9.15-9.45. Ouverture : Frédéric Mion, Directeur de Sciences Po, Jean-Louis Deroussen, Président de la CNAF

9.45-11.45. L’articulation vie familiale vie professionnelle, la prise en charge du care, les inégalités hommes-femmes et l’investissement social
Les taux d’emploi des femmes sont plus faibles que celui des hommes, les carrières des femmes sont soumises à un plafond de verre. Comment permettre aux femmes d’avoir les carrières qu’elles souhaitent et qui correspondent mieux à leur niveau de qualification? Cette première session se propose de comprendre de façon systémique l’articulation des politiques d’égalité professionnelles, des politiques familiales (notamment de prise en charge des personnes dépendantes) et des politiques d’organisation du travail des entreprises.
Animation : Bruno Palier

Cadrage théorique

  • Hélène Périvier, OFCE
    L’impact des politiques publiques de “conciliation” sur l’égalité dans une perspective comparatiste.
  • Olivier Thévenon, OCDE
    Égalité femmes/hommes et croissance.

Situation française

  • Danielle Boyer, Observatoire national de la petite enfance, CNAF
    Impacts des congés parentaux pris par les mères et les pères sur leur vie professionnelle et familiale.
  • Claude Martin,
    Effets et enjeux de la prise en charge de la dépendance pour l’égalité femmes-hommes.
  • Delphine Brochard, Université Paris-I
    Portée et facteurs explicatifs de l’implication des entreprises dans l’articulation vie professionnelle-vie familiale.

Pause

12.00-13.15. Évaluation conciliation vie professionnelle-vie familiale

  • Christel Gilles, France Stratégie
    Le coût des discriminations envers les femmes.
  • Thomas Bréda, Paris School of Economics
    Féminisation et performances économiques et sociales des entreprises.

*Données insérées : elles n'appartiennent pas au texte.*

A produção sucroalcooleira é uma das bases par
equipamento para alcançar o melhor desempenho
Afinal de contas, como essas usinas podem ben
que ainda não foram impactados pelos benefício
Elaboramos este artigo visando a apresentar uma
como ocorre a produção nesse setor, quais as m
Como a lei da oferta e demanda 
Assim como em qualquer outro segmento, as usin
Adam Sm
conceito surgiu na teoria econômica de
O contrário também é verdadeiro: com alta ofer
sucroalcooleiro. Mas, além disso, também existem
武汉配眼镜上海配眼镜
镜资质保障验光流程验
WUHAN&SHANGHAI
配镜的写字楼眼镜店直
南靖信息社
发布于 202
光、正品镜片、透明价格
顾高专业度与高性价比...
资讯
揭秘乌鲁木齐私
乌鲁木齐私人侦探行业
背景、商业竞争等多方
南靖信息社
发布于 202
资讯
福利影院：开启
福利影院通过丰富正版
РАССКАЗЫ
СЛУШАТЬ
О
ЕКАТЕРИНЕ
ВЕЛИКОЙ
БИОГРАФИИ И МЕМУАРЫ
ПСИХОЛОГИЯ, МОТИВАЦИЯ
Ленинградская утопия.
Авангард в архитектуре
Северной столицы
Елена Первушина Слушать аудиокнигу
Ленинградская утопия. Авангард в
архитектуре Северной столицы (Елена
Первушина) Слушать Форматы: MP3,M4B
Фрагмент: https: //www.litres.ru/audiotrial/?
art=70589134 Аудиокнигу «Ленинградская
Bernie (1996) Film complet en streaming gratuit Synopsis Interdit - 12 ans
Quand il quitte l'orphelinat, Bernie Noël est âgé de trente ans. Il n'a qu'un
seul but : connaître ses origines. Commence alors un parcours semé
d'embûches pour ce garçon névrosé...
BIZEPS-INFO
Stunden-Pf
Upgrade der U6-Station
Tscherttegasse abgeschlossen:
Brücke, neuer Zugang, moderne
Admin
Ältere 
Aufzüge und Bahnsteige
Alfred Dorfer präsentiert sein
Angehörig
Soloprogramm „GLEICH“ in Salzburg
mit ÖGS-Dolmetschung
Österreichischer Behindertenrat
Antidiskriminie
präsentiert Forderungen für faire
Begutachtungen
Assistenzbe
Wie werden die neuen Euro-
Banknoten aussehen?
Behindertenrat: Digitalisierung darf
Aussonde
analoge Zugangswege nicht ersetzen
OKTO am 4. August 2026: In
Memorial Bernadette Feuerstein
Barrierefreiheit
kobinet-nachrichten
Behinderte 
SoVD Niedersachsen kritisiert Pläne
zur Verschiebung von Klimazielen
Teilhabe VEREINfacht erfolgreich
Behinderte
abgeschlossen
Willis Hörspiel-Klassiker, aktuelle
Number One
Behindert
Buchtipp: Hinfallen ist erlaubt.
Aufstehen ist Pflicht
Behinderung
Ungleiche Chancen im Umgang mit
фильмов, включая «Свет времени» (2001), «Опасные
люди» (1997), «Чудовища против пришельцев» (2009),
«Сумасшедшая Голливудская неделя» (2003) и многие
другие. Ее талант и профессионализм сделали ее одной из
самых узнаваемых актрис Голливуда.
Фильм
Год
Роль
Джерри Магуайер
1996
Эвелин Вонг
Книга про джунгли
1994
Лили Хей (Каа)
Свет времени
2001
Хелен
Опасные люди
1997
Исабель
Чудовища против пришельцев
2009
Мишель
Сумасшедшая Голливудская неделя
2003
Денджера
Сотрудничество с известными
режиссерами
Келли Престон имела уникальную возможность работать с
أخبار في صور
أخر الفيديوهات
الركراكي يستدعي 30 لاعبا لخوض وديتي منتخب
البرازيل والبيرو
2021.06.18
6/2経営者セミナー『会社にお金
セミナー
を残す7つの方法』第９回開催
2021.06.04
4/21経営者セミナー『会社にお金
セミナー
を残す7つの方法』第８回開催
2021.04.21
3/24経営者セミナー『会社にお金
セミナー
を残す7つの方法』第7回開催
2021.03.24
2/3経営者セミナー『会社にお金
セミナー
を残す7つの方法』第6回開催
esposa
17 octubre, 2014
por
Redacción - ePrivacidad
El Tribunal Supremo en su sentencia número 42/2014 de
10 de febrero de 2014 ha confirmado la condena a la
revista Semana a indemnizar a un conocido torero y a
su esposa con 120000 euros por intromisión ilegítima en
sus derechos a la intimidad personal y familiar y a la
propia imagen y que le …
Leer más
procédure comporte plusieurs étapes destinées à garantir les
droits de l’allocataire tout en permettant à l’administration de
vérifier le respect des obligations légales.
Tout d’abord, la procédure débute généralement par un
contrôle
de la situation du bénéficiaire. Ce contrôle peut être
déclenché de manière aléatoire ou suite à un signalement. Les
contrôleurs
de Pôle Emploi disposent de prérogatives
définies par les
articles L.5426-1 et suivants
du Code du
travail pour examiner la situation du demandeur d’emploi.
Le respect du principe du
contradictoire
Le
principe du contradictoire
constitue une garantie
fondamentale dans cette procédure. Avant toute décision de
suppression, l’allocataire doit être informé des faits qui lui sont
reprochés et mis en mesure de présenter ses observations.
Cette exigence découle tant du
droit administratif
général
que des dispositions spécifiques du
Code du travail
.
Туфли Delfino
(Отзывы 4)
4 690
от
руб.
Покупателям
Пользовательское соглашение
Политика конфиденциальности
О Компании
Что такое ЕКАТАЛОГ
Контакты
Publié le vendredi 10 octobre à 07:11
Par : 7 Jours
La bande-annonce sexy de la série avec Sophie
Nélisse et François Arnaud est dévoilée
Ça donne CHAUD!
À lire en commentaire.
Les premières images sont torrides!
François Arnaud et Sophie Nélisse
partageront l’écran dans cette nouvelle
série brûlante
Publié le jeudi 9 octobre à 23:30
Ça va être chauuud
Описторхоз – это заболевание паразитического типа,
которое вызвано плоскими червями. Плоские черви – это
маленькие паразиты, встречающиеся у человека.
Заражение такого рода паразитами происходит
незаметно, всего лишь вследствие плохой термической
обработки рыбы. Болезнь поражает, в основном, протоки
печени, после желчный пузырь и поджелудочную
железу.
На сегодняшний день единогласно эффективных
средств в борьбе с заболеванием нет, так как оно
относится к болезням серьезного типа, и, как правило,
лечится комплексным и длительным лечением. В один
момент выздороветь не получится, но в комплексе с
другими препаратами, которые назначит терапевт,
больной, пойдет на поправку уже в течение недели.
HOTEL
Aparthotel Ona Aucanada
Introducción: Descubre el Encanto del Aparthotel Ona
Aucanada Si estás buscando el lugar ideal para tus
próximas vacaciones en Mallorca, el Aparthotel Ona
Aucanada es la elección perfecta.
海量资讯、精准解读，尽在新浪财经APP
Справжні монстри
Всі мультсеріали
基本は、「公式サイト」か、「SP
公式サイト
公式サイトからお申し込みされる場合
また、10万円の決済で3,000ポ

14.00-15.30. Quelles expériences en matière d’égalité et d’articulation vie familiale et vie professionnelle?
Cette session permettra de faire le point sur diverses expériences en matière d’insertion professionnelle des femmes, d’articulation vie familiale et vie professionnelle, et de mesurer  l’impact de celles-ci sur l’égalité (notamment professionnelle) entre femmes et hommes, mais aussi de mesurer la causalité inverse : à savoir dans quelle mesure ce sont les politiques d’égalité qui permettent une meilleure insertion professionnelle des femmes.
Animation : Sandrine Dauphin (CNAF)

  • Vanessa Wisnia-Weill, France Stratégie
    Enseignements des expériences françaises et étrangères sur les mesures en faveur de l’articulation vie professionnelle et familiale pour l’égalité.
  • Antoine de Gabrielli, Projet Happy Men
    L’articulation vie professionnelle-vie familiale : une question pour les hommes également.
  • Mara Maudet, Institut d’éducation et des pratiques citoyennes (IEPC)
    L’exemple des crèches à vocation d’insertion professionnelle.
  • Yannick L’Horty, UPEM, TEPP-CNRS,
    Évaluation des expérimentations territoires d’excellence pour l’égalité.
  • Caroline de Haas, Fondatrice du groupe Egae
    Investir dans l’égalité hommes-femmes, quel intérêt/obstacle pour les entreprises ?

Pause

15.45-17.00. Table ronde

Mobiliser les entreprises
Synthèse et enjeux, animation : Sandrine Dauphin et Bruno Palier
Cette table ronde vise à revenir sur les acquis de la journée, et à se focaliser plus particulièrement sur le rôle des entreprises. Trois questions importantes seront notamment abordées :
– Comment les entreprises peuvent-elles contribuer à une bonne articulation entre vie professionnelle et vie familiale ?
– Sur quels argumentaires peut-on mobiliser les entreprises pour l’articulation vie familiale – vie professionnelle ?
– Comment les pouvoirs publics peuvent-ils contribuer à cette mobilisation ?

  • Stéphanie Seydoux, Service des Droits et de l’Égalité entre les femmes et les hommes
  • Clémence Helfter, collectif confédéral “Femmes-Mixité” de la CGT
  • Dominique Marchal, CFDT
  • Antoine Foucher, MEDEF.
  • Barbara Levéel, Responsable Groupe de la Diversité et de la Responsabilité Sociale et Environnementale des Ressources Humaines de BNP Paribas
  • Catherine Boisseau-Marsault, Observatoire de l’équilibre des temps et de la parentalité en entreprise.